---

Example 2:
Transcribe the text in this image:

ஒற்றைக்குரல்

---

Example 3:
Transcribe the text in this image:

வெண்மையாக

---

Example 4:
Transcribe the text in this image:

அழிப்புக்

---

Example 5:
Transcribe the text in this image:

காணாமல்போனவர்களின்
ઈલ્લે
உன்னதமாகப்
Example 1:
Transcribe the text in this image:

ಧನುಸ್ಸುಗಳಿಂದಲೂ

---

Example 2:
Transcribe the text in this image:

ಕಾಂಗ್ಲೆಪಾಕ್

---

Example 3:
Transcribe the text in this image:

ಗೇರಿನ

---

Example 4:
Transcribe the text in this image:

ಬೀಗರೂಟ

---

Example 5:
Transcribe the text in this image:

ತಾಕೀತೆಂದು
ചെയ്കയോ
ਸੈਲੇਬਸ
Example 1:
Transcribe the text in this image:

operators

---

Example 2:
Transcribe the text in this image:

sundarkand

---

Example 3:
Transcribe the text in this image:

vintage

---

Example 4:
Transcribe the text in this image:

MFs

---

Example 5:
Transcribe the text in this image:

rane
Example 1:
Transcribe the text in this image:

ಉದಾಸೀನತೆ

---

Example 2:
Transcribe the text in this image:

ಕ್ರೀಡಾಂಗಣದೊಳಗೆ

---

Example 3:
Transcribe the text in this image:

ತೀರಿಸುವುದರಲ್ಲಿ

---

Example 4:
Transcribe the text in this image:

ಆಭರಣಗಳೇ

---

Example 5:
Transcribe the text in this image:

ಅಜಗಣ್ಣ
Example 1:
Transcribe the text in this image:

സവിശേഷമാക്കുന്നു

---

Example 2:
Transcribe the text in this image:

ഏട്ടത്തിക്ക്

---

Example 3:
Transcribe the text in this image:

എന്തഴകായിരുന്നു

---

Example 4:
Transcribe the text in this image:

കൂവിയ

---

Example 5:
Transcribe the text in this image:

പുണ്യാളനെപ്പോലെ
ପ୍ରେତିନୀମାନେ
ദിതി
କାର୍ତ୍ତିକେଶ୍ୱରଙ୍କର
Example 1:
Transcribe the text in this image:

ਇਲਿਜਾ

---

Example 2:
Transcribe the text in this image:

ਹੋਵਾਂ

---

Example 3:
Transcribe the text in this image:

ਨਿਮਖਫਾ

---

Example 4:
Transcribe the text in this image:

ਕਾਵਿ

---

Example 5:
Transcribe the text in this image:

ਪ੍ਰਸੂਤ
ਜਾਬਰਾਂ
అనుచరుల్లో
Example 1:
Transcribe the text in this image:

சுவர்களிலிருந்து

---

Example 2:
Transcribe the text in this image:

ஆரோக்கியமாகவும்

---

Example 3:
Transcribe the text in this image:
----
TASK STATEMENT: So that nothing is lost, write out each record exactly as it appears above.

RESPONSE AREA:
---

Example 2:
Transcribe the text in this image:

ஒற்றைக்குரல்

---

Example 3:
Transcribe the text in this image:

வெண்மையாக

---

Example 4:
Transcribe the text in this image:

அழிப்புக்

---

Example 5:
Transcribe the text in this image:

காணாமல்போனவர்களின்
ઈલ્લે
உன்னதமாகப்
Example 1:
Transcribe the text in this image:

ಧನುಸ್ಸುಗಳಿಂದಲೂ

---

Example 2:
Transcribe the text in this image:

ಕಾಂಗ್ಲೆಪಾಕ್

---

Example 3:
Transcribe the text in this image:

ಗೇರಿನ

---

Example 4:
Transcribe the text in this image:

ಬೀಗರೂಟ

---

Example 5:
Transcribe the text in this image:

ತಾಕೀತೆಂದು
ചെയ്കയോ
ਸੈਲੇਬਸ
Example 1:
Transcribe the text in this image:

operators

---

Example 2:
Transcribe the text in this image:

sundarkand

---

Example 3:
Transcribe the text in this image:

vintage

---

Example 4:
Transcribe the text in this image:

MFs

---

Example 5:
Transcribe the text in this image:

rane
Example 1:
Transcribe the text in this image:

ಉದಾಸೀನತೆ

---

Example 2:
Transcribe the text in this image:

ಕ್ರೀಡಾಂಗಣದೊಳಗೆ

---

Example 3:
Transcribe the text in this image:

ತೀರಿಸುವುದರಲ್ಲಿ

---

Example 4:
Transcribe the text in this image:

ಆಭರಣಗಳೇ

---

Example 5:
Transcribe the text in this image:

ಅಜಗಣ್ಣ
Example 1:
Transcribe the text in this image:

സവിശേഷമാക്കുന്നു

---

Example 2:
Transcribe the text in this image:

ഏട്ടത്തിക്ക്

---

Example 3:
Transcribe the text in this image:

എന്തഴകായിരുന്നു

---

Example 4:
Transcribe the text in this image:

കൂവിയ

---

Example 5:
Transcribe the text in this image:

പുണ്യാളനെപ്പോലെ
ପ୍ରେତିନୀମାନେ
ദിതി
କାର୍ତ୍ତିକେଶ୍ୱରଙ୍କର
Example 1:
Transcribe the text in this image:

ਇਲਿਜਾ

---

Example 2:
Transcribe the text in this image:

ਹੋਵਾਂ

---

Example 3:
Transcribe the text in this image:

ਨਿਮਖਫਾ

---

Example 4:
Transcribe the text in this image:

ਕਾਵਿ

---

Example 5:
Transcribe the text in this image:

ਪ੍ਰਸੂਤ
ਜਾਬਰਾਂ
అనుచరుల్లో
Example 1:
Transcribe the text in this image:

சுவர்களிலிருந்து

---

Example 2:
Transcribe the text in this image:

ஆரோக்கியமாகவும்

---

Example 3:
Transcribe the text in this image:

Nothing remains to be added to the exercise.